• _PROBLEMAS A RESOLVER_:
#1 Transcreva do trecho selecionado a parte que vai de "Tudo indica que" até "a sua prioridade?", incluindo este último.
#2 Responda com base no trecho selecionado:
(a) De quanto dispõe hoje a educação, segundo a pergunta?
(b) Qual é, de acordo com a resposta, o grande desafio do gestor?
(c) Que nome recebe a política de Estado mencionada?

• _TRECHO SELECIONADO_:
____________

Tudo indica que 2021 será um ano desafiador. E a previsão é de que o orçamento talvez pouco para todos os setores, devido à queda de arrecadação que está sendo verificada este ano em função da pandemia do coronavírus. Se o orçamento do próximo ano for aquém do esperado – hoje a educação dispõe R$ 12 bilhões –, qual será a sua prioridade?

A prioridade nossa é conseguir mais recursos para a educação. O grande desafio do gestor é transformar a crise numa oportunidade, seja ele gestor público ou gestor privado. Nós estamos nos preparando para transformar a crise de 2020 numa oportunidade para a geração e não numa simples reposição formal de horas dadas de aula, como se fosse uma reposição de períodos parados como já tivemos em outros momentos no Distrito Federal e no Brasil como um todo. Nosso objetivo é que a gente tenha uma política de Estado bem construída. Onde houver recursos, nós vamos atrás, com projetos claros, orçados, bem definidos. A nossa prioridade é a recuperação desse dano causado pela falta de conteúdo no ano de 2020. Mas acima de tudo, a nossa prioridade é que a gente consiga recursos, e um recurso mais bem utilizado, para que seja possível colocar em prática toda essa política de Estado, que estamos chamando de Virando o Jogo, que terão vários programas pendurados nele, acoplados a ele com esse objetivo.

____________

[Registros salvos]
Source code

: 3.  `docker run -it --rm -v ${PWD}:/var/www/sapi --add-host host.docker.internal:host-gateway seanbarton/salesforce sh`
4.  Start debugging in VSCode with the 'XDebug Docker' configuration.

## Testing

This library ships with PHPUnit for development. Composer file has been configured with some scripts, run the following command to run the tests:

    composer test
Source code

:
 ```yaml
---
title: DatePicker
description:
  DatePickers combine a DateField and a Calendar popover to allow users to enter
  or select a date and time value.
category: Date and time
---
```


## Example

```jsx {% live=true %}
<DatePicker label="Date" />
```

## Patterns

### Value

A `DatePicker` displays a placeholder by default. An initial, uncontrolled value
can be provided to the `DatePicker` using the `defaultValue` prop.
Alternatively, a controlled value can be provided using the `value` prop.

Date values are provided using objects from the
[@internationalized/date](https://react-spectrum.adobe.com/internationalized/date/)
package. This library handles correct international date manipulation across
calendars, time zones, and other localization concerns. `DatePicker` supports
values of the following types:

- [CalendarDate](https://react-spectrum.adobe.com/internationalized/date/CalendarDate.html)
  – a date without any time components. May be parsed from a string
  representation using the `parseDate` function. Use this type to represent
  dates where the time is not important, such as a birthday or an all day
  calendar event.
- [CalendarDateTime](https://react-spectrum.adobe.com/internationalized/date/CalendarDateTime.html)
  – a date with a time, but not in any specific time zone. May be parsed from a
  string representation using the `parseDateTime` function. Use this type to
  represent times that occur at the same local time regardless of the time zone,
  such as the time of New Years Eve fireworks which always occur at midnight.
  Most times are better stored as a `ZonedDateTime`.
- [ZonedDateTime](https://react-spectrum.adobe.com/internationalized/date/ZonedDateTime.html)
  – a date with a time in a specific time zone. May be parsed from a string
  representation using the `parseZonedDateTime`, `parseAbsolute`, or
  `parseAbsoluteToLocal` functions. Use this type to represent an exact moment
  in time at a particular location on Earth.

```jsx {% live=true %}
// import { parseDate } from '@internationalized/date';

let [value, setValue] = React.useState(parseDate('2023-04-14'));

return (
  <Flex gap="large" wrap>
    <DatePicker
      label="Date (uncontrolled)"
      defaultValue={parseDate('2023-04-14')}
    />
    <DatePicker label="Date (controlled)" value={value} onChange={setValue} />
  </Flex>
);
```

____________

• _SOLUÇÕES DOS PROBLEMAS_:
#1
Tudo indica que 2021 será um ano desafiador. E a previsão é de que o orçamento talvez pouco para todos os setores, devido à queda de arrecadação que está sendo verificada este ano em função da pandemia do coronavírus. Se o orçamento do próximo ano for aquém do esperado – hoje a educação dispõe R$ 12 bilhões –, qual será a sua prioridade?

#2
(a) R$ 12 bilhões.
(b) Transformar a crise numa oportunidade.
(c) Virando o Jogo.